# Gaggia Carezza thumping noise



## Caffelatte (Jan 1, 2016)

Hi pleased to meet you all and happy new year!

i have just taken delivery of a Gaggia Carezza Deluxe, have had a Gaggia Evolution for around 9 years.

I'm a bit 50:50 about the machine, it looks great and is ready to go much more quickly than my old machine, however the perfect crema widget produces a frothy head on the espresso (which seems to be getting worse) and the milk frother doesn't seem to offer any control. These are things I can probably live with.

the main problem however is a loud rhythmic thumping whenever I turn the steam knob. It sounds as if meg white is living inside the boiler. Does anyone know if this is to be expected or a fault?
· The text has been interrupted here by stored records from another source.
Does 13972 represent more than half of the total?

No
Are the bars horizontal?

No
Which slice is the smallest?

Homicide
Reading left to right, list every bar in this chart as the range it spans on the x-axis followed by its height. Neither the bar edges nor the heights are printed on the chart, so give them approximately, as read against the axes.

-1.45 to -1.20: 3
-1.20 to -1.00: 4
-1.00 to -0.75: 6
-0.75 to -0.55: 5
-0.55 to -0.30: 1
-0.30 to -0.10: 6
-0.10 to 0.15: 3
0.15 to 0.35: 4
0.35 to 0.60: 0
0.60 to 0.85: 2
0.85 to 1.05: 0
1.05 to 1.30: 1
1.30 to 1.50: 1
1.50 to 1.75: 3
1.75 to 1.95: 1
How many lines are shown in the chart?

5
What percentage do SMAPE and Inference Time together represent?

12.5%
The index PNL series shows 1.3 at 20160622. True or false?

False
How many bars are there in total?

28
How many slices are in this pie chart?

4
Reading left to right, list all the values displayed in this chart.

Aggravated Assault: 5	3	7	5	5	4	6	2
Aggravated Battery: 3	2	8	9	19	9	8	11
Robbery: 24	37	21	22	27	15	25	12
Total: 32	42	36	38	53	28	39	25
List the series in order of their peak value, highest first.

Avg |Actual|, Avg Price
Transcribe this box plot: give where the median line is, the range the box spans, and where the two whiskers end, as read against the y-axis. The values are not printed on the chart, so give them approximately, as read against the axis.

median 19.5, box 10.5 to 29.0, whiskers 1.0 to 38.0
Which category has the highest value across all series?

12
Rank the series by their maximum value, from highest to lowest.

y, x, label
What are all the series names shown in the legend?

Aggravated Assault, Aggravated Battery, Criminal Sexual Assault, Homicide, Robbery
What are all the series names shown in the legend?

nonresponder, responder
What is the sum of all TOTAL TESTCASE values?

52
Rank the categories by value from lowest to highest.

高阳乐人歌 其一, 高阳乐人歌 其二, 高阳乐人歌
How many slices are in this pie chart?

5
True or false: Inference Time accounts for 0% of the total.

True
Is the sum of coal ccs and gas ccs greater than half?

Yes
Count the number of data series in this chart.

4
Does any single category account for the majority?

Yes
I didn't get it with the Evolution however that was a single boiler.


----------



## Glenn (Jun 14, 2008)

Thread merged


----------



## Glenn (Jun 14, 2008)

Is the machine new or second hand?

If second hand - when was the machine last descaled?

I've heard those thumping sounds on other Gaggia's of the same model.

It's normal from what I recall.


----------



## Caffelatte (Jan 1, 2016)

Glenn said:


> Is the machine new or second hand?
> 
> If second hand - when was the machine last descaled?
> 
> ...


Thanks for the help and answer. It's a brand new machine. I suspect it probably is normal as the milk froths fine - it can overheat but i think that is because you have no control over steam output and I am still getting used to it. But the sound is incredibly annoying.


----------